The sport, in turn, would love Benjamin to be in that position. Since the last European Championships, the golden generation of Jackson, Jonathan Edwards, Steve Backley, Kelly Holmes and Denise Lewis has passed into retirement. Radcliffe remains, though now - at the age of 32 - as an ageing and somewhat solitary standard-bearing figurehead. Benjamin might have become Britain's leading male athlete (he was the only British man even to reach a track final in Helsinki), but his profile is such that he can still risk strolling through Battersea Park without any danger of being mobbed.

"No," he says, chuckling, "I don't get stopped on the street. People do sometimes stare at me, and I think, 'What are you looking at?' It could be that they recognise me, but it's nothing like it was for Linford or Colin or Sally. They all won medals and that's what I've got to do. Making a World Championships final and running a fast time is all very well, but you've got to get the medals. That's why, in my event, people like Roger Black and Iwan Thomas are remembered to this day. That's the step I've got to take next."

It would be a major step if Benjamin, whose next test is scheduled for the Gateshead meeting a week today, were to get back into his assured stride and follow in the footsteps of Black and Thomas, who both struck European Championships 400m gold for Britain. If he were to falter on the road to Gothenburg, though, there would be no shortage of fellow countrymen waiting to take advantage. Tobin, 22, was Europe's fastest 400m runner in the indoor season this year and ranks second outdoors in Europe thus far in 2006 - behind Rooney, the 19-year-old Croydon Harrier who broke Black's British junior record with a time of 45.35sec on the way to fifth place in the Commonwealth Games in Melbourne.

"I think Martyn Rooney's very, very dangerous," Benjamin says. "He's going to be really good. I've no doubt he's going to be one of my major rivals in years to come, if not this year. British athletics is in a transitional phase, but people who know the sport are aware that there's a lot of young talent coming through. There's a big reservoir there. You just have to look around the room today. Harry's a great talent and Jessica's already got a Commonwealth Games medal."

Aged 20, Jessica Ennis won heptathlon bronze in Melbourne. She and Harry Aikines-Aryeetey are in Battersea with Benjamin, sprinter Abi Oyepitan and hurdler Allan Scott for the launch of Team Vonage, a quintet of burgeoning British athletes backed by Vonage, an internet telephone company. The 17-year-old Aikines-Aryeetey has gained much attention since winning the 100m and 200m at the World Youth Championships in Marrakech last summer. Benjamin first showed his potential by winning the 200m title at Bydgoszcz in Poland in 1999, in a quicker time than his Vonage team-mate.
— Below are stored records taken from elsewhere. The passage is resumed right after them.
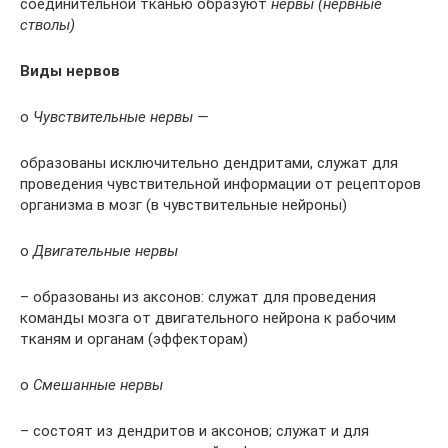
соединительной тканью образуют
нервы (нервные
стволы)
Виды нервов
o
Чувствительные нервы —
образованы исключительно дендритами, служат для
проведения чувствительной информации от рецепторов
организма в мозг (в чувствительные нейроны)
o
Двигательные нервы
– образованы из аксонов: служат для проведения
команды мозга от двигательного нейрона к рабочим
тканям и органам (эффекторам)
o
Смешанные нервы
– состоят из дендритов и аксонов; служат и для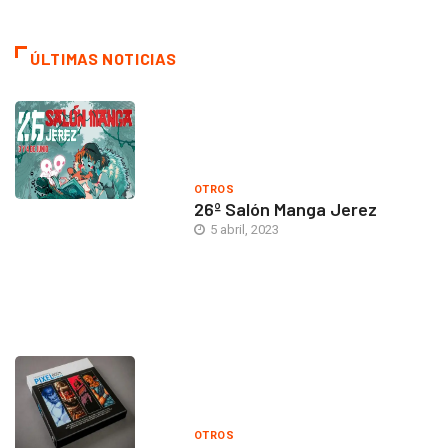
ÚLTIMAS NOTICIAS
OTROS
26º Salón Manga Jerez
5 abril, 2023
OTROS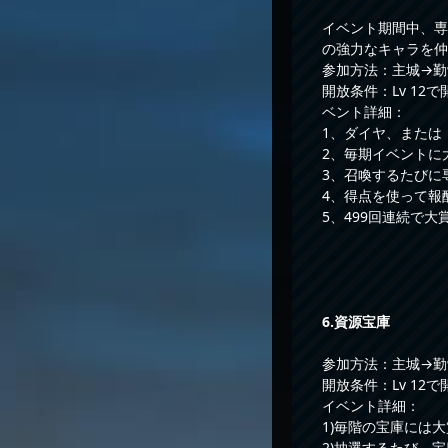
イベント期間中、専
の強力なキャラを仲
参加方法：主城→勤
開放条件：Lv 12で
ベント詳細：
1、ダイヤ、または
2、毎期イベントに
3、召喚するたびに
4、得点を使って報
5、499回連続で
6
.資源宝庫
参加方法：主城→勤
開放条件：Lv 12で
イベント詳細：
1)毎階の宝庫には
2)抽選するたび、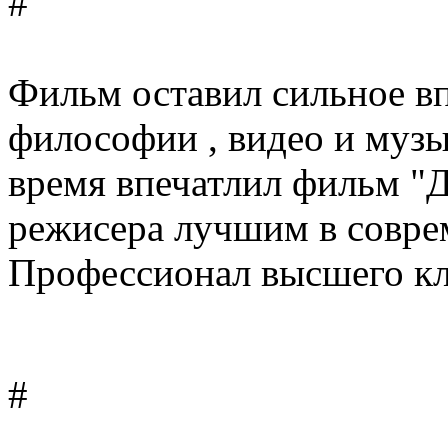
#
Фильм оставил сильное в
философии , видео и музы
время впечатлил фильм "Д
режисера лучшим в совре
Профессионал высшего кл
#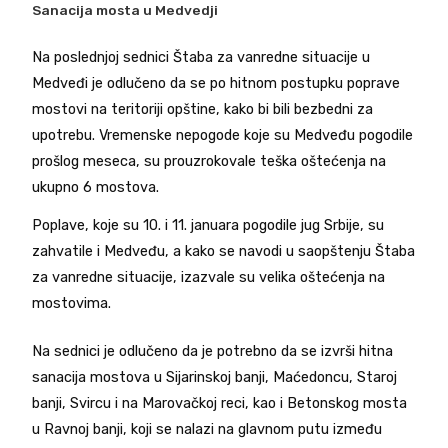
Sanacija mosta u Medvedji
Na poslednjoj sednici Štaba za vanredne situacije u
Medveđi je odlučeno da se po hitnom postupku poprave
mostovi na teritoriji opštine, kako bi bili bezbedni za
upotrebu. Vremenske nepogode koje su Medveđu pogodile
prošlog meseca, su prouzrokovale teška oštećenja na
ukupno 6 mostova.
Poplave, koje su 10. i 11. januara pogodile jug Srbije, su
zahvatile i Medveđu, a kako se navodi u saopštenju Štaba
za vanredne situacije, izazvale su velika oštećenja na
mostovima.
Na sednici je odlučeno da je potrebno da se izvrši hitna
sanacija mostova u Sijarinskoj banji, Maćedoncu, Staroj
banji, Svircu i na Marovačkoj reci, kao i Betonskog mosta
u Ravnoj banji, koji se nalazi na glavnom putu između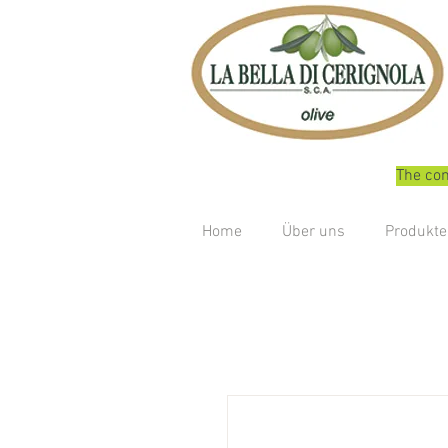
The com
Home
Über uns
Produkte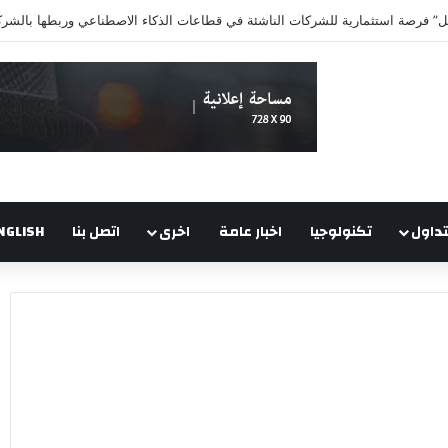
 فرصة استثمارية للشركات الناشئة في قطاعات الذكاء الاصطناعي وربطها بالشركا
تداول
تكنولوجيا
اخبار عامة
اخرى
اتصل بنا
NGLISH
It was a success that curtailed any thoughts he harboured of utilising his speed down other sporting tracks. As a centre-cum-wing, he was a member of the same Cardiff Schools rugby union squad as Nicky Robinson and Robin Sowden-Taylor, both senior Welsh internationals. As a flying right-winger, he played youth-team football for Swansea City. And as a roller-hockey player, he captained Wales at tournaments in Spain and France.

Now, as a professional 400m runner, the flying Welshman can help save Britain from becoming the sick man of European athletics - if he gets his metaphorical skates on just a little bit.

Life & Times: From Cardiff to Gothenburg

BORN: 2 May 1982, Cardiff.

VITAL STATS: 6ft, 12st.

CLUB: Belgrave Harriers.

COACH: Tony Lester. Trains at Eton with Olympic 4 x 100m relay gold medallists Marlon Devonish and Mark Lewis-Francis and Olympic 200m finalist Abi Oyepitan.

PERSONAL BESTS: Began 2005 with 400m lifetime best 45.04sec; 44.56 in Monte Carlo, Sept '05.

CHAMPIONSHIPS: '99, 1st World Youth 200m; 2000, 3rd World Junior 200m; '01, 1st European Junior 400m; '02, semi-final Commonwealth 400m (2nd 4x400m relay); '03, 2nd Euro U-23 400m; '04, semi Olympic 400m (5th 4 x 400m relay); '05, 5th world 400m (4th 4 x 400m relay).